The word “curry” may come from the Tamil word “kari”, which changed over time into “curry”.  Curry means different things to different Peoples.  In the West, we think of curry in the form of a powder, which is a blend of spices, or of dishes seasoned with it.  In India it refers to a stew or saucy dish, which would typically contain ginger, chiles, cumin, coriander, turmeric, and sometimes onion and garlic, as well as garam masala, an Indian blend.  Garam masala (garam means “hot”, masala means “blend”) is a blend of the sweeter spices, such as cinnamon, cloves, nutmeg, allspice, cardamom and pepper.

In Indonesian, Indian and African where curry refers to a preparation, a sauce or gravy.  The flavorings of a curry dish will vary by region, by ingredients used and by family tradition.  Each preparation, i.e., vegetable curry, chicken curry, lamb curry, etc. uses different blends of spices for each of those different preparations.  There isn’t a generic “curry powder” in most households.  These early seasoning blends would not have been hot, as chiles were a New World discovery and made their way to the East and Africa in about the 16th century.  Curry and curry powder continue to evolve and each Asian or African country or area has its own particular version of what we think of as curry.

The World of Curry

  • Nepal: Masu is spiced or curried meat with gravy served with rice
  • Sri Lanka: Common curries are: White (based on coconut milk), red (a large amount of chilli) and black (dark roasted spices)

● REQUIRED ACTIONS:
a: Answer these questions about the curry passage, one per line, marked (i), (ii), (iii):
(i) Which Tamil word may "curry" come from?
(ii) What does "garam" mean?
(iii) What is Sri Lankan white curry based on?
b: Please resume the curry passage after its last line, adding more entries to its list.

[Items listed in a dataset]
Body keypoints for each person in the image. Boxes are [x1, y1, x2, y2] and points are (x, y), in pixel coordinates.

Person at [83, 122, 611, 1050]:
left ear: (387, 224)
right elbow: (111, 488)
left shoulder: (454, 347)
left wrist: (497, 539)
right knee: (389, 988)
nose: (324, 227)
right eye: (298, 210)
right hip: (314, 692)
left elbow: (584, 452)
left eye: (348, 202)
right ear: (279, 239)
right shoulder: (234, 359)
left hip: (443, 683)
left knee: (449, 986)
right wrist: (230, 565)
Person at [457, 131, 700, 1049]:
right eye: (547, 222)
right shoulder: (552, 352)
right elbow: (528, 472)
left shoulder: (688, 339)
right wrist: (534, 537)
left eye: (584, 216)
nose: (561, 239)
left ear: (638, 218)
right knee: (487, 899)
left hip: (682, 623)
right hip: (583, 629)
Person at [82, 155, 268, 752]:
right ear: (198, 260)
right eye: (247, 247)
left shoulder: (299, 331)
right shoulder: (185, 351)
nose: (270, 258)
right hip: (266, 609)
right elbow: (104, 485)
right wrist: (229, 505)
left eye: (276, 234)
--
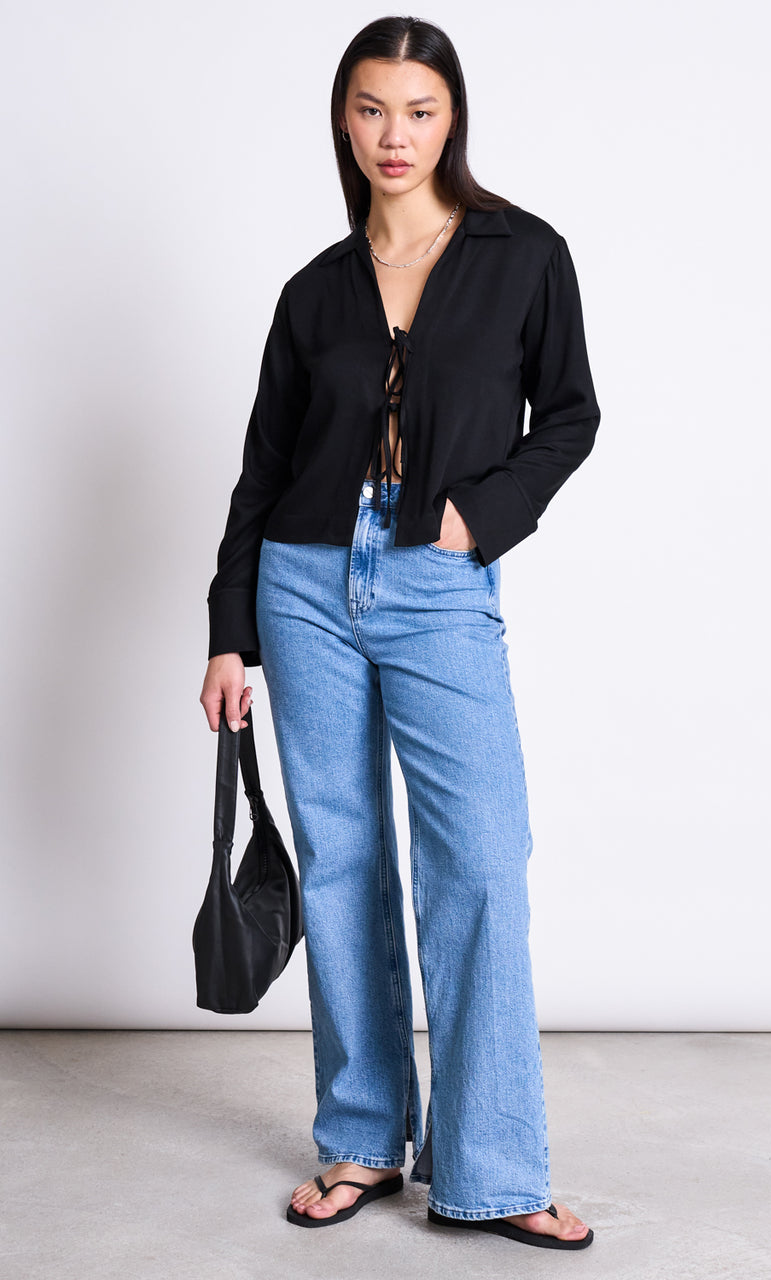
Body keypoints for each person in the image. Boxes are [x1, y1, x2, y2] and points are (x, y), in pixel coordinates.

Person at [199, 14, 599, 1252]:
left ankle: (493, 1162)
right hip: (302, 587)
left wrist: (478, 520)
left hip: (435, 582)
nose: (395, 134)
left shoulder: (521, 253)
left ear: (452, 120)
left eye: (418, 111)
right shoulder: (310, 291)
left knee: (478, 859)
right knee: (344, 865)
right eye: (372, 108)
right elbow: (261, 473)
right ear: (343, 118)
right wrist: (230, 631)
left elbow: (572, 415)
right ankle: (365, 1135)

● OUTPUTS IN ORDER:
a:
(i) "Kari"
(ii) "Hot"
(iii) Coconut milk

b:
  • Indonesia: Rendang is the most famous dish and is considered a “dry” curry, which means the sauce is simmered down to a minimum.
  • Malaysia: Malaysian curries use curry powders rich in turmeric, coconut milk, shallots, ginger, shrimp paste, chillies, and garlic.
  • Thailand: Curries include yellow curry, massaman curry, gold curry, green curry, red curry, panang, jungle curry, khao soi.
  • Burma: Burmese chicken curry is a Punjabi-style chicken dish without tomatoes or peppers.
  • Japanese Curry: Invented in 1912 and uses onions, carrots and potatoes.
  • Ethiopia: Wat is the Ethiopian version of an Indian curry and can be based on any vegetables or meat except pork.

Source: National Curry Week

172If you have a particular powder you use and are happy with, then continue using it.  If not, you can try using this one.  It’s based on a basic blend, but I add a few little things I like.  But you should feel free to make your own flavor choices.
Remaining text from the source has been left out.